◆ **To-do item**
Gather every row below that contains the word "thinking" and copy each one out in full.

::: Records for this exercise

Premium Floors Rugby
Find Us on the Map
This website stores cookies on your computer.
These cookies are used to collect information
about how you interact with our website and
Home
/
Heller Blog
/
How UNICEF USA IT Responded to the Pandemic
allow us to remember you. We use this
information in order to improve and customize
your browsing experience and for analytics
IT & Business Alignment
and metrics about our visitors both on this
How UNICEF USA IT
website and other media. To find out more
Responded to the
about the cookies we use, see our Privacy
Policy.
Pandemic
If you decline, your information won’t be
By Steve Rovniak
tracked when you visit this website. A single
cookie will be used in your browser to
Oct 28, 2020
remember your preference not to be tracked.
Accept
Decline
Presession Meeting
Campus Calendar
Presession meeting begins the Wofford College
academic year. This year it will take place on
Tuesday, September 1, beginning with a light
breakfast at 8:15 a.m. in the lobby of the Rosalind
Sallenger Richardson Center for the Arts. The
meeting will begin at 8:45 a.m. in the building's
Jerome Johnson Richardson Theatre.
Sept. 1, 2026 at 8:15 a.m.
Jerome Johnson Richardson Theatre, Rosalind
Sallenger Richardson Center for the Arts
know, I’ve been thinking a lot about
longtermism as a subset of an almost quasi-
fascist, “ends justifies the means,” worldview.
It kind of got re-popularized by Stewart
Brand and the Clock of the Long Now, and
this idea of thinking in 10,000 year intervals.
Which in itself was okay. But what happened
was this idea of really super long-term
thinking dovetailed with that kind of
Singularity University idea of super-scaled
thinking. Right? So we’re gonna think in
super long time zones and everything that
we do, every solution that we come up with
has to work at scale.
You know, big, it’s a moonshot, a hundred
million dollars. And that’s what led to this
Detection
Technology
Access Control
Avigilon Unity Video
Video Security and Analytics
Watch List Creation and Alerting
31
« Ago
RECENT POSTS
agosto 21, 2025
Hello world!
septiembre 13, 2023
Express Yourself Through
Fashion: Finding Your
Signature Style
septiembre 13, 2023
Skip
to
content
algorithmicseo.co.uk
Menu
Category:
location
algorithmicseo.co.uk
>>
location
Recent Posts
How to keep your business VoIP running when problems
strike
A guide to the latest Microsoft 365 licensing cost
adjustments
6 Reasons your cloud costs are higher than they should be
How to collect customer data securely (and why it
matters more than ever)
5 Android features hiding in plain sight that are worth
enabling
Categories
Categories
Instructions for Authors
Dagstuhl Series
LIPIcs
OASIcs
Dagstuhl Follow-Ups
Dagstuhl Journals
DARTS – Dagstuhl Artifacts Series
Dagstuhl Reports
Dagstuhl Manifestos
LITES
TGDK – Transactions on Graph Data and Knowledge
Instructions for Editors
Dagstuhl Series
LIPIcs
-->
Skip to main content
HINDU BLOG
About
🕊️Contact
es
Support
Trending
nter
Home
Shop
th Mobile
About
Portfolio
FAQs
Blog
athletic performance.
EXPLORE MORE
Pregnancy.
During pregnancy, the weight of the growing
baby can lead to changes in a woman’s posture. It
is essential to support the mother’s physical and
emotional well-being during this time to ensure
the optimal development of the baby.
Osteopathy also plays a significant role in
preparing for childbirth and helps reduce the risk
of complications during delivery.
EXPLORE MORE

::::::
::: Records for this exercise

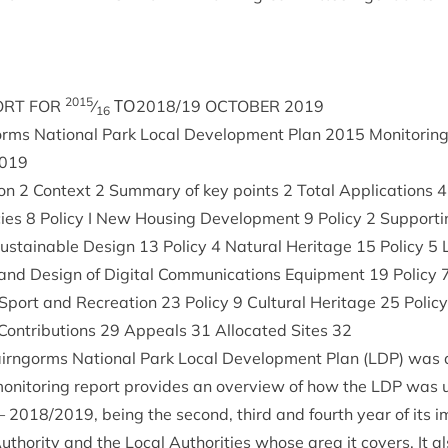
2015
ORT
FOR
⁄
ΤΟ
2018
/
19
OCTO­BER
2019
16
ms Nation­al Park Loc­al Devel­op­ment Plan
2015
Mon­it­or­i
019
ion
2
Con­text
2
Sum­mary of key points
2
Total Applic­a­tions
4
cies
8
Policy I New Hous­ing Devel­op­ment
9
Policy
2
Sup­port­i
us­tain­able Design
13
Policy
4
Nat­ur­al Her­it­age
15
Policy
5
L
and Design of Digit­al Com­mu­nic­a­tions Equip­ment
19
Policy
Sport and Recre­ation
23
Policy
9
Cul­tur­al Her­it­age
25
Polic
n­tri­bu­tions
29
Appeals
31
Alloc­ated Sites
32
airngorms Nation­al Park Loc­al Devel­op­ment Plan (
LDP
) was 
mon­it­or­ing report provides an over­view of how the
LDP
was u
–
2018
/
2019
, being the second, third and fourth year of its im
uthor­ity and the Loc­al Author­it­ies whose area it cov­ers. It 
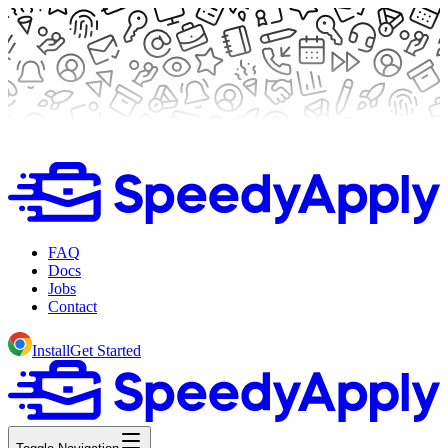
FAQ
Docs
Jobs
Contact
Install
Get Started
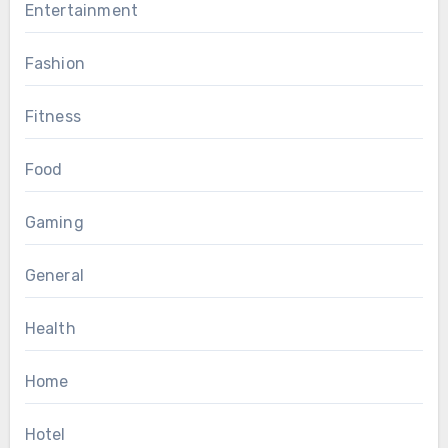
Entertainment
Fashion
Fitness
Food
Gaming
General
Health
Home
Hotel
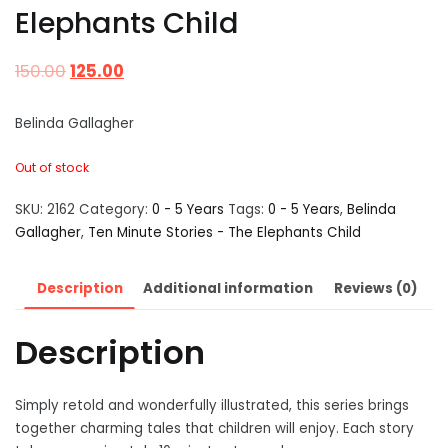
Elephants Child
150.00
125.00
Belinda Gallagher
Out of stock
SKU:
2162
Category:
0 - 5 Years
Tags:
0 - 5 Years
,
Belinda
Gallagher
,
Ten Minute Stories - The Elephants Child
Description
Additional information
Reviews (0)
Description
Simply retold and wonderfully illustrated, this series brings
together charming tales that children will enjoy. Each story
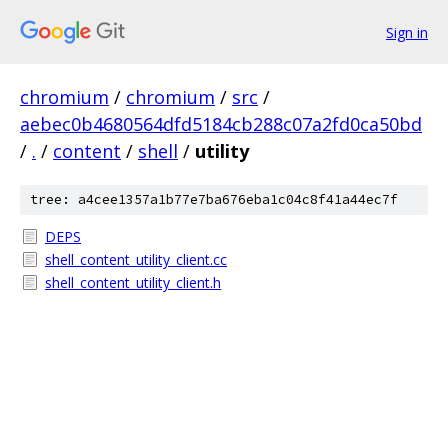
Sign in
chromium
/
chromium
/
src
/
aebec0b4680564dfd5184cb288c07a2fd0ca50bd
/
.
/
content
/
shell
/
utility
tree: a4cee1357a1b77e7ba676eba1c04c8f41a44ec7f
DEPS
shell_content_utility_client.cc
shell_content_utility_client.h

::::::

◆ **Response box**
know, I’ve been thinking a lot about
this idea of thinking in 10,000 year intervals.
thinking dovetailed with that kind of
thinking. Right? So we’re gonna think in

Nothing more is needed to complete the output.